The racial tension continued and spilled into the streets of Suva in 1987 when the Taukei Movement protested against the    Dr Timoci Bavadra-led Fiji Labour Party-NFP coalition government. This was followed by the military coup of Sitiveni Rabuka.

Racial tension continued to deteriorate and it manifested itself in the 2000 Speight coup and the riots and violence that followed.

Even after the 2001 and 2006 general elections, the tension carried on. Some of the most bitter and acrimonious clashes between FLP’s leader and former PM Mahendra Chaudhry and SDL PM Laisenia Qarase took place during this period. That is why the 2013 Constitution was long overdue. It removed the racial compartments that bred suspicion and distrust between ethnic groups.

It brought everyone back to a level playing field where we are equal and due recognition is given to the indigenous people or the iTaukei, their ownership of iTaukei lands, their unique culture, customs, traditions and language.

These principles are sacrosanct. They are critical for our future destiny as a nation.

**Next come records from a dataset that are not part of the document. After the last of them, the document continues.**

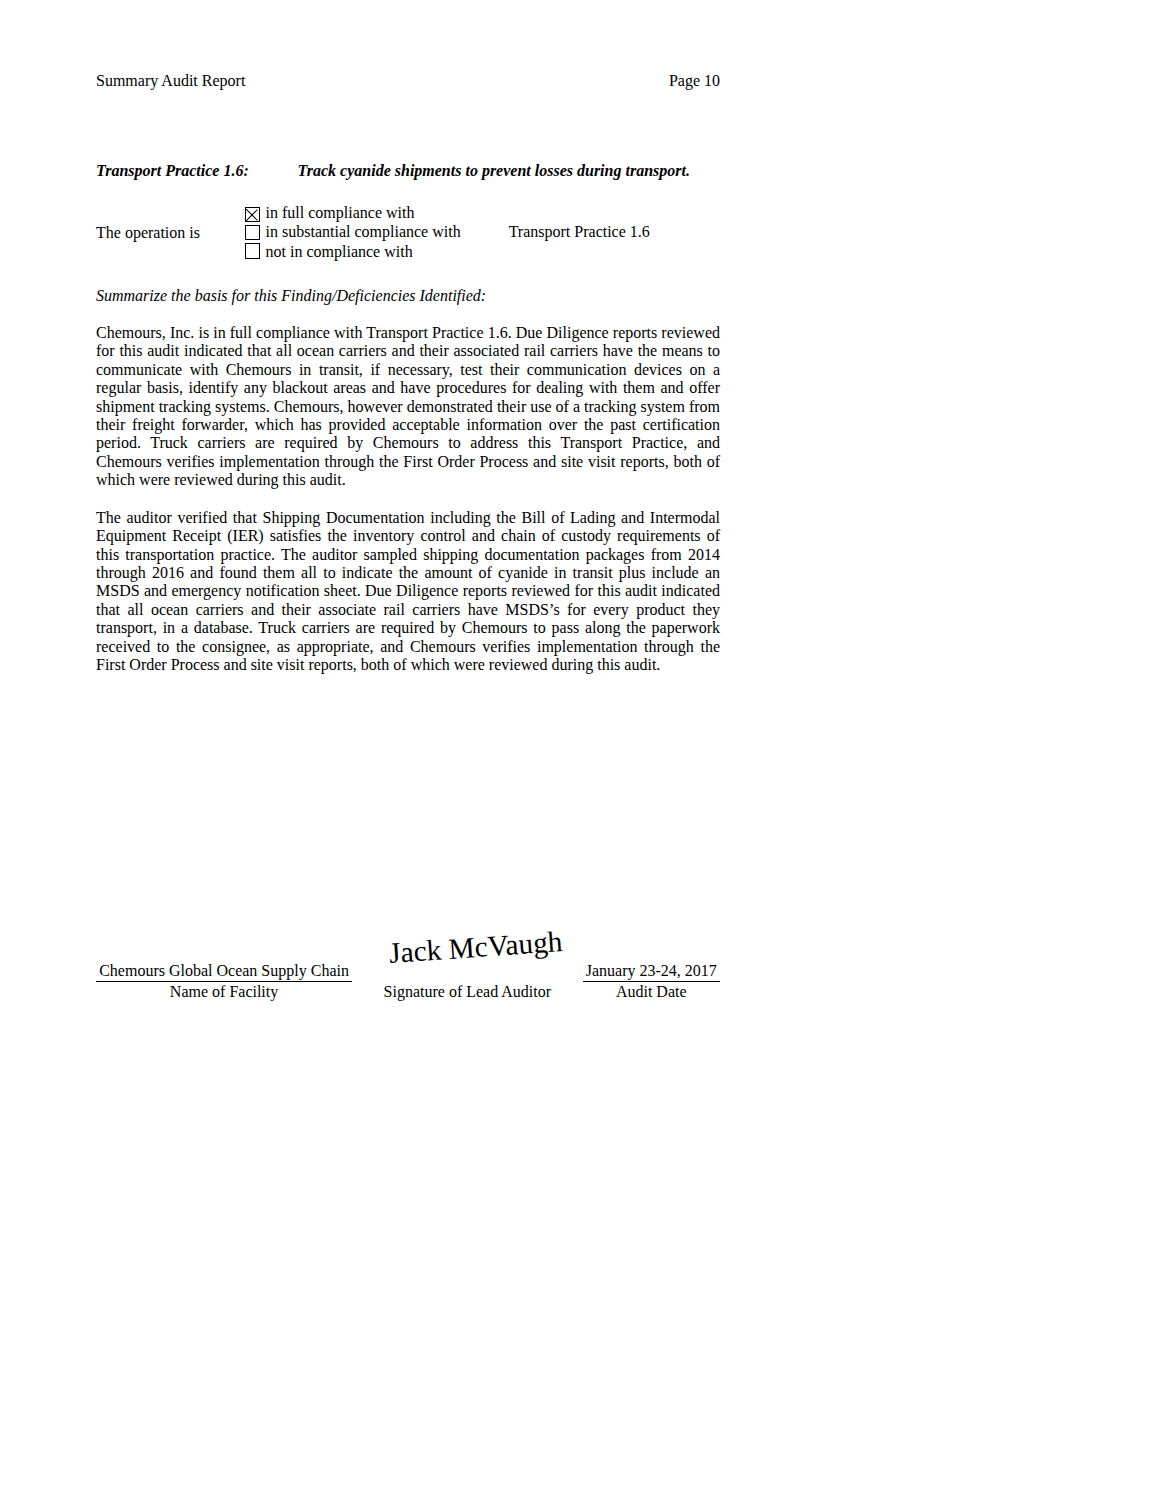Summary Audit Report
Page 10
Transport Practice 1.6:
Track cyanide shipments to prevent losses during transport.
The operation is
in full compliance with in substantial compliance with not in compliance with
Transport Practice 1.6
Summarize the basis for this Finding/Deficiencies Identified:
Chemours, Inc. is in full compliance with Transport Practice 1.6. Due Diligence reports reviewed for this audit indicated that all ocean carriers and their associated rail carriers have the means to communicate with Chemours in transit, if necessary, test their communication devices on a regular basis, identify any blackout areas and have procedures for dealing with them and offer shipment tracking systems. Chemours, however demonstrated their use of a tracking system from their freight forwarder, which has provided acceptable information over the past certification period. Truck carriers are required by Chemours to address this Transport Practice, and Chemours verifies implementation through the First Order Process and site visit reports, both of which were reviewed during this audit.
The auditor verified that Shipping Documentation including the Bill of Lading and Intermodal Equipment Receipt (IER) satisfies the inventory control and chain of custody requirements of this transportation practice. The auditor sampled shipping documentation packages from 2014 through 2016 and found them all to indicate the amount of cyanide in transit plus include an MSDS and emergency notification sheet. Due Diligence reports reviewed for this audit indicated that all ocean carriers and their associate rail carriers have MSDS’s for every product they transport, in a database. Truck carriers are required by Chemours to pass along the paperwork received to the consignee, as appropriate, and Chemours verifies implementation through the First Order Process and site visit reports, both of which were reviewed during this audit.
Jack McVaugh
Chemours Global Ocean Supply Chain Name of Facility
Signature of Lead Auditor
January 23-24, 2017 Audit Date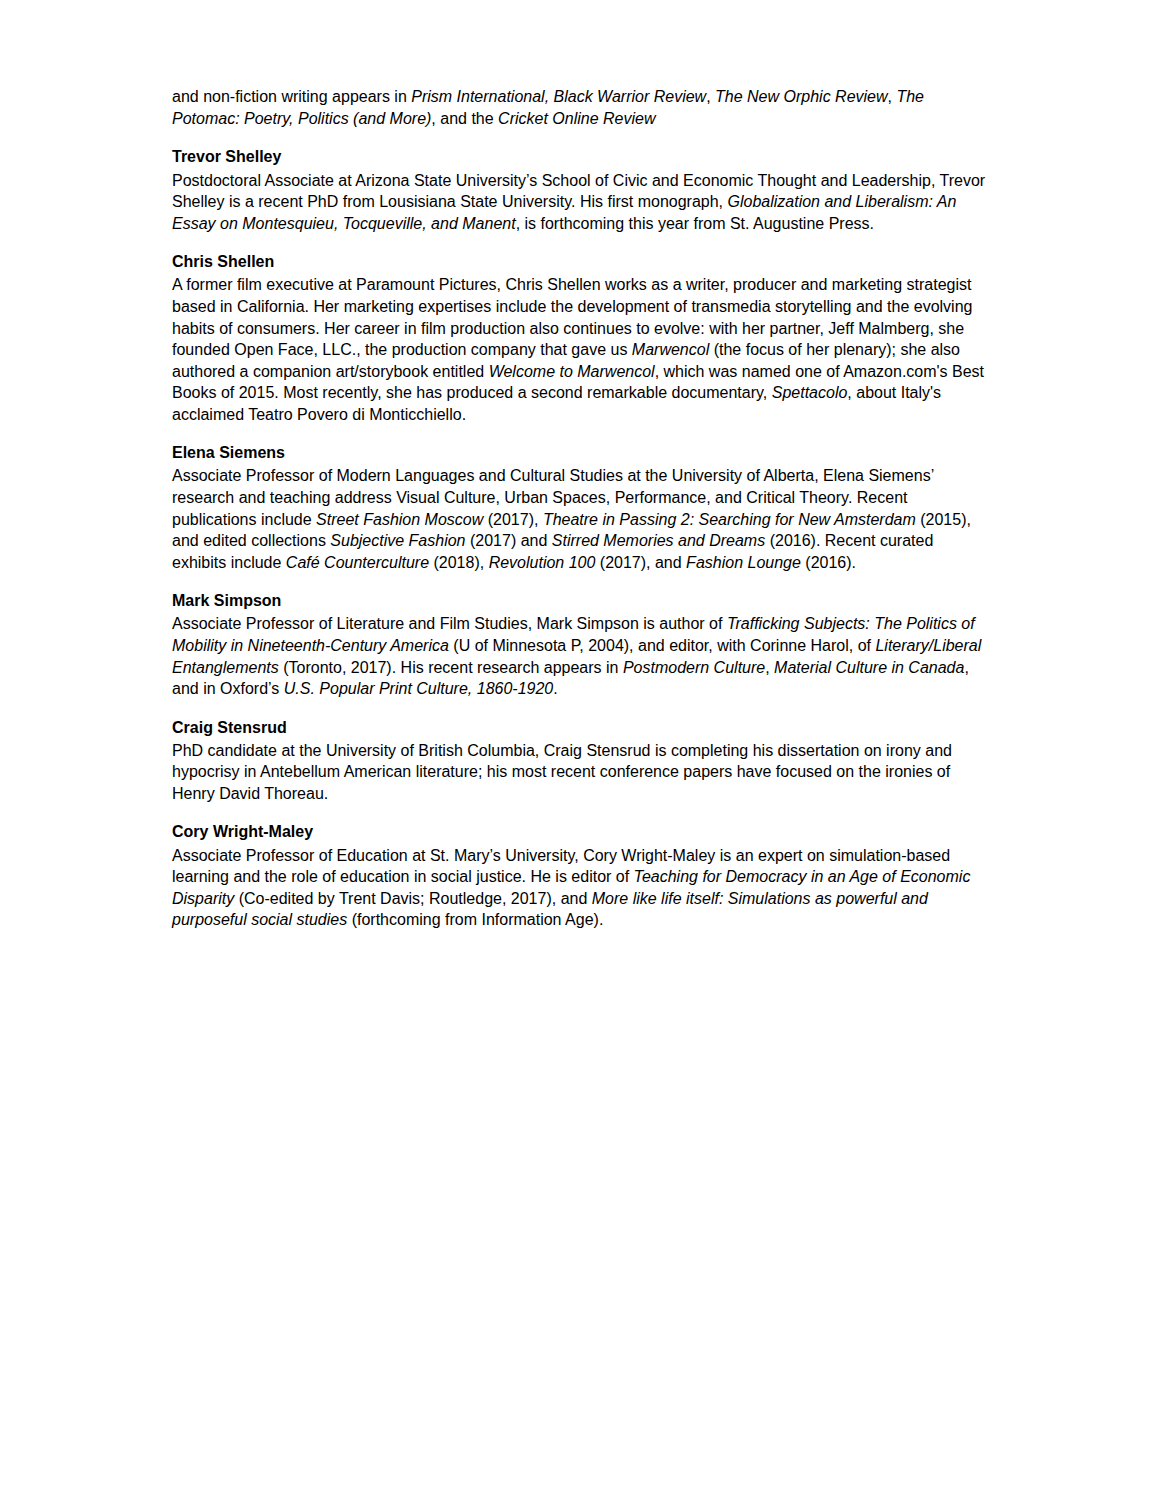and non-fiction writing appears in Prism International, Black Warrior Review, The New Orphic Review, The Potomac: Poetry, Politics (and More), and the Cricket Online Review
Trevor Shelley
Postdoctoral Associate at Arizona State University’s School of Civic and Economic Thought and Leadership, Trevor Shelley is a recent PhD from Lousisiana State University. His first monograph, Globalization and Liberalism: An Essay on Montesquieu, Tocqueville, and Manent, is forthcoming this year from St. Augustine Press.
Chris Shellen
A former film executive at Paramount Pictures, Chris Shellen works as a writer, producer and marketing strategist based in California. Her marketing expertises include the development of transmedia storytelling and the evolving habits of consumers. Her career in film production also continues to evolve: with her partner, Jeff Malmberg, she founded Open Face, LLC., the production company that gave us Marwencol (the focus of her plenary); she also authored a companion art/storybook entitled Welcome to Marwencol, which was named one of Amazon.com's Best Books of 2015. Most recently, she has produced a second remarkable documentary, Spettacolo, about Italy's acclaimed Teatro Povero di Monticchiello.
Elena Siemens
Associate Professor of Modern Languages and Cultural Studies at the University of Alberta, Elena Siemens’ research and teaching address Visual Culture, Urban Spaces, Performance, and Critical Theory. Recent publications include Street Fashion Moscow (2017), Theatre in Passing 2: Searching for New Amsterdam (2015), and edited collections Subjective Fashion (2017) and Stirred Memories and Dreams (2016). Recent curated exhibits include Café Counterculture (2018), Revolution 100 (2017), and Fashion Lounge (2016).
Mark Simpson
Associate Professor of Literature and Film Studies, Mark Simpson is author of Trafficking Subjects: The Politics of Mobility in Nineteenth-Century America (U of Minnesota P, 2004), and editor, with Corinne Harol, of Literary/Liberal Entanglements (Toronto, 2017). His recent research appears in Postmodern Culture, Material Culture in Canada, and in Oxford’s U.S. Popular Print Culture, 1860-1920.
Craig Stensrud
PhD candidate at the University of British Columbia, Craig Stensrud is completing his dissertation on irony and hypocrisy in Antebellum American literature; his most recent conference papers have focused on the ironies of Henry David Thoreau.
Cory Wright-Maley
Associate Professor of Education at St. Mary’s University, Cory Wright-Maley is an expert on simulation-based learning and the role of education in social justice. He is editor of Teaching for Democracy in an Age of Economic Disparity (Co-edited by Trent Davis; Routledge, 2017), and More like life itself: Simulations as powerful and purposeful social studies (forthcoming from Information Age).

The new Fiji is a far cry from the 1970 Independence Day celebrations. We have gone through the cleansing process and we are now living the golden years.

Some members of my 1970 QVS Form Six class have passed on and missed out on these exciting times. But I am grateful to witness the dawn of a new era in our political evolution as a nation.

The transformation has not been easy but we are there at last.